In Albania, da più di una settimana, alcuni media controllati dal primo ministro, nonché la propaganda governativa e alcuni alti rappresentanti del partito socialista al potere, stanno accusando il partito democratico, il maggior partito dell’opposizione, di pagamenti illeciti per un’attività lobbistica negli Stati Uniti d’America. Attività avviata nel marzo 2017 e che avrebbe mirato all’appoggio dell’amministrazione Trump al partito democratico albanese e al suo capo, durante le elezioni politiche del giugno 2017. Sono state rese pubbliche anche le copie di alcuni contratti, pubblicati da una rivista dell’ultra sinista statunitense, finanziata anche da George Soros, un noto sostenitore politico e non solo, dell’attuale primo ministro albanese. Secondo la propaganda governativa, in quei contratti ci sarebbero degli occulti appoggi finanziari russi per influenzare gli sviluppi politici in Albania. Sempre e ovunque i russi! Una buona scelta per attirare e/o spostare l’attenzione. Naturalmente si tratta di un caso che, se risultasse vero, sarebbe uno scandalo e un grave colpo per l’opposizione albanese. Ma ovviamente saranno le indagini della procura e il tribunale, senza “condizionamenti” dal governo, a valutare e giudicare la veridicità delle accuse sopracitate. E non certo la propaganda governativa e i media controllati del primo ministro. Anche perché quest’ultimo sta passando un brutto periodo, dopo tanti scandali resi noti pubblicamente che lo coinvolgerebbero direttamente, almento per responsabilità istituzionali. Gli sviluppi del caso, a tempo debito, saranno oggetto di altre analisi.
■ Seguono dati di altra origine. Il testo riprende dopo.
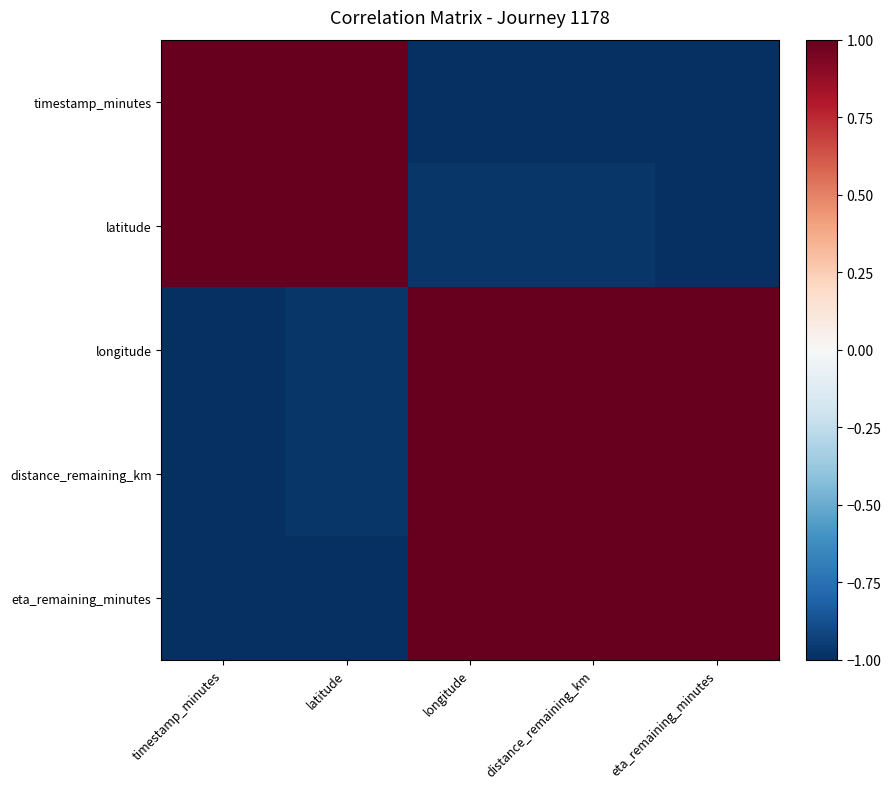

At which category is the sum across all series the highest?

distance_remaining_km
Chi scrive queste righe valuta, però, che sono non poche le incongruenze legate alle sopracitate accuse. Ma lui è altrettanto convinto che l’opposizione, invece di pagare ingenti somme per delle attività lobbistiche, che come risultato hanno una fotografia con il presidente degli Stati Uniti, potrebbe fare ben altre cose per essere veramente un’opposizione convincente. Finora e da qualche tempo, purtroppo, non lo sta facendo. Chi gode di tutto ciò è il primo ministro e il “mondo di mezzo” che gli sta attorno.